A local presence…
with a global perspective.
The objective of Lynch Asset Management is to generate superior, long-term investment returns with controlled risk exposure by creating portfolios of diversified, high quality assets. Portfolios are structured with three asset classes: equities, fixed income, and cash equivalents based on the client’s objectives, risk preference, and evaluation of current macroeconomic and financial market trends.
Equity Style – The objective of Lynch Asset Management is to identify great companies at attractive valuations. Our strategy focuses on companies with strong competitive positions, solid management, excellent balance sheets, consistent earnings growth and the potential to grow their revenues with new products and markets. Companies that exhibit these qualities have sustainable businesses that make them attractive long – term investments. This fundamental, company-focused research is the essence of our approach to investing.
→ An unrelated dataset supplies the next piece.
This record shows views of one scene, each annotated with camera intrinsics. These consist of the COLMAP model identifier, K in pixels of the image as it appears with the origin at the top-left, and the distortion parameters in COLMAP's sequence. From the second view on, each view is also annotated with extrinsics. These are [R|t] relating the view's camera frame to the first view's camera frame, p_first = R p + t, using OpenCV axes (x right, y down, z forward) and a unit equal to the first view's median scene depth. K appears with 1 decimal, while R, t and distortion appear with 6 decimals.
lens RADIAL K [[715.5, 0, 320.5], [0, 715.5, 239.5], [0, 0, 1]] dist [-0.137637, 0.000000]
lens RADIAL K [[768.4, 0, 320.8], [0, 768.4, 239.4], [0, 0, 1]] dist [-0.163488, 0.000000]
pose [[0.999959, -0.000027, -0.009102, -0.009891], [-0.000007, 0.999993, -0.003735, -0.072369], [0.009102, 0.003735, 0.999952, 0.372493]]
Our focus on valuation mitigates potential downside risk while increasing the potential return. However, we will sell a stock if there is a deterioration in the long–term fundamental, management loses credibility or the investment thesis is not longer valid. In assessing each company, we examine measures of both absolute and relative valuation. We are, however, disciplined in terms of what price to pay for these companies.
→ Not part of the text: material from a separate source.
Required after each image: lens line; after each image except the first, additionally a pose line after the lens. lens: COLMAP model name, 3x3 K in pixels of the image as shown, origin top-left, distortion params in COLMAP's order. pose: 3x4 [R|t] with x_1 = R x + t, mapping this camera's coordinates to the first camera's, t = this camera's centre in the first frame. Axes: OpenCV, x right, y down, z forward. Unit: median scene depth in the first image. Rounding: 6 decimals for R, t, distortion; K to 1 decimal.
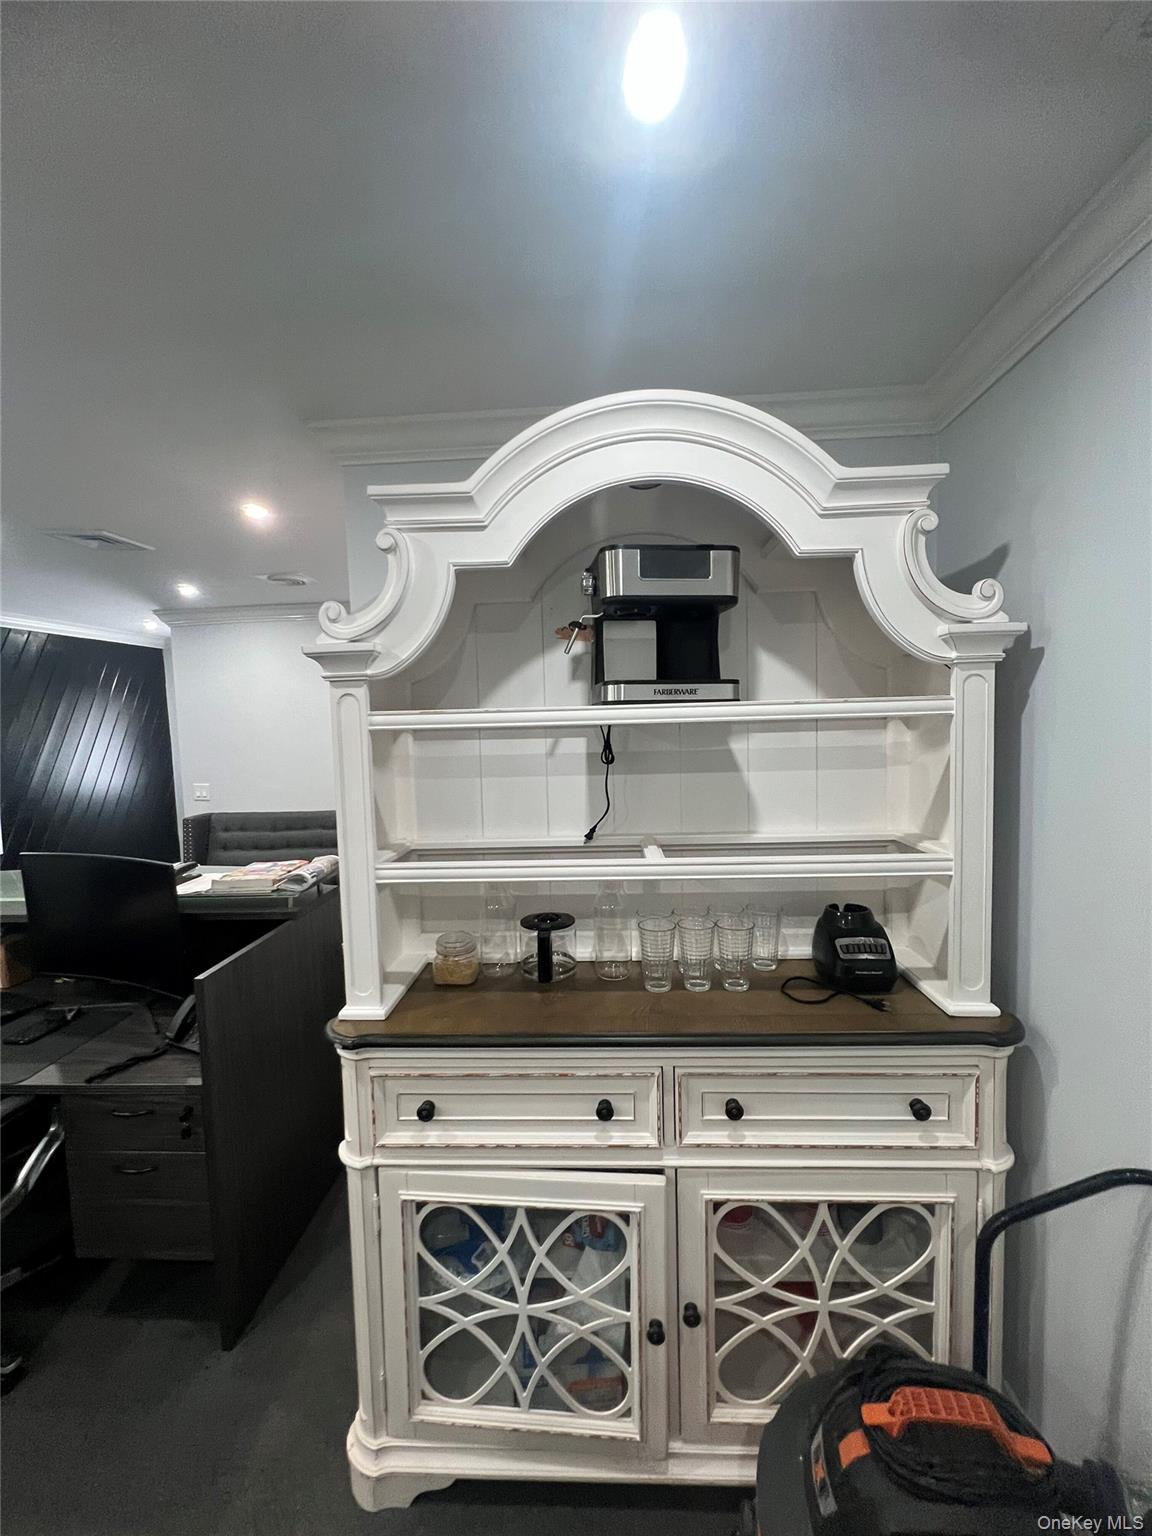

Fixed Income Style – Lynch Asset Management believes that preservation of capital, current income and liquidity, are important objectives in the management of fixed income portfolios. Proper positioning along the yield curve as a result of economic analysis, interest rate forecasts, and credit analysis are essential components in our fixed income management. Our firm focuses on the short and intermediate portion of the yield curve where investors are able to capture the majority of the market’s returns with significantly less price volatility. Our security selection is centered on creating a diversified portfolio of high quality bonds rated “A” or better by Moody’s and / or Standard & Poor’s. The objective of our fixed–income portfolios is to generate current income, preserve capital, dampen the volatility of other asset classes, and to provide liquidity in case of need.